The distally based anterolateral thigh flap has been used for coverage of soft-tissue defects of the knee and upper third of the leg. This flap is based on the septocutaneous or musculocutaneous perforators derived from the lateral circumflex femoral system. The purpose of this study was to examine the results of anatomical variations of the descending branch of the lateral circumflex femoral artery and the retrograde blood pressure of the descending branch of the lateral circumflex femoral artery so that the surgical technique for raising and transferring a distally based anterolateral thigh flap to the knee region could be improved. The authors have actually used this flap in three cases. In 11 thighs of six cadavers, the descending branch of the lateral circumflex femoral artery had a rather consistent connection with the lateral superior genicular artery or profunda femoral artery in the knee region.

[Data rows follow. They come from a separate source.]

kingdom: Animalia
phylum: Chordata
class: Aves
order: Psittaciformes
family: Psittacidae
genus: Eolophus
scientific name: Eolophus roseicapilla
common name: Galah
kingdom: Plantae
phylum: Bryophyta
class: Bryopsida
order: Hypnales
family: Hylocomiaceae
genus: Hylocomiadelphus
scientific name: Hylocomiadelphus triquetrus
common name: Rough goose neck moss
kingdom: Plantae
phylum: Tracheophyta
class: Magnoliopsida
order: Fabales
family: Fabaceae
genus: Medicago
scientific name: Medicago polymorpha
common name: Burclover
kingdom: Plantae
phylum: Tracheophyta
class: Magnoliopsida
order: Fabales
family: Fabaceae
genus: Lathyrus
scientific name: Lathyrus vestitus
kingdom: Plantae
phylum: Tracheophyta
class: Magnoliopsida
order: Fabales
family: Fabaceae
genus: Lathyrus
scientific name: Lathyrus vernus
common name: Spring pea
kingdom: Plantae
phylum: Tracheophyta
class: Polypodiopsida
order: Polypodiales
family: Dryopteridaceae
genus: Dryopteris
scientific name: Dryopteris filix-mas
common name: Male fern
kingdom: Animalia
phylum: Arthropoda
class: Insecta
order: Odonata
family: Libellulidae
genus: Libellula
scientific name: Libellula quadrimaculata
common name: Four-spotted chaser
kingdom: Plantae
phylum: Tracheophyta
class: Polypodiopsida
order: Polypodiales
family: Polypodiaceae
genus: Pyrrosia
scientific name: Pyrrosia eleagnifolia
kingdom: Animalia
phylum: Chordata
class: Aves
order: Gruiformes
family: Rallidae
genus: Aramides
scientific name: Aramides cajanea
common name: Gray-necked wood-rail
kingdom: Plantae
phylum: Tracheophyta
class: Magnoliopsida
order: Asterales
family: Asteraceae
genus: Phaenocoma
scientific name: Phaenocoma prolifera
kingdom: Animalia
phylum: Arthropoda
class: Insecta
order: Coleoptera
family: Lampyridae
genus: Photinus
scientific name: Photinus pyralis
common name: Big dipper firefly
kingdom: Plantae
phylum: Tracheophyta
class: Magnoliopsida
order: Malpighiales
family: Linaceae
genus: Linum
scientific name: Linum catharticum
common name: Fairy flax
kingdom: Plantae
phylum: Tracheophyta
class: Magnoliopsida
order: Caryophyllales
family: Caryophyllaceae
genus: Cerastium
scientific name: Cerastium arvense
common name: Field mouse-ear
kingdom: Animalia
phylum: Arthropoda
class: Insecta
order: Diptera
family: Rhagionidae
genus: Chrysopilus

The pivot point, located at the distal portion of the vastus lateralis muscle, ranges from 3 to 10 cm above the knee. In their three cases, the maximal flap size was 7.0 x 16.0 cm and was harvested safely, without marginal necrosis. The mean pedicle length was 15.2 +/- 0.7 cm (range, 14.5 to 16 cm). The average proximal and distal retrograde blood pressure of the descending branch of the lateral circumflex femoral artery was also studied in another 11 patients, and the anterolateral thigh flap being used for reconstruction of head and neck defects showed 58.3 and 77.7 percent of proximal antegrade blood pressure, respectively. The advantages of this flap include a long pedicle length, a sufficient tissue supply, possible combination with fascia lata for tendon reconstruction, and favorable donor-site selection, without sacrifice of major vessels or muscles.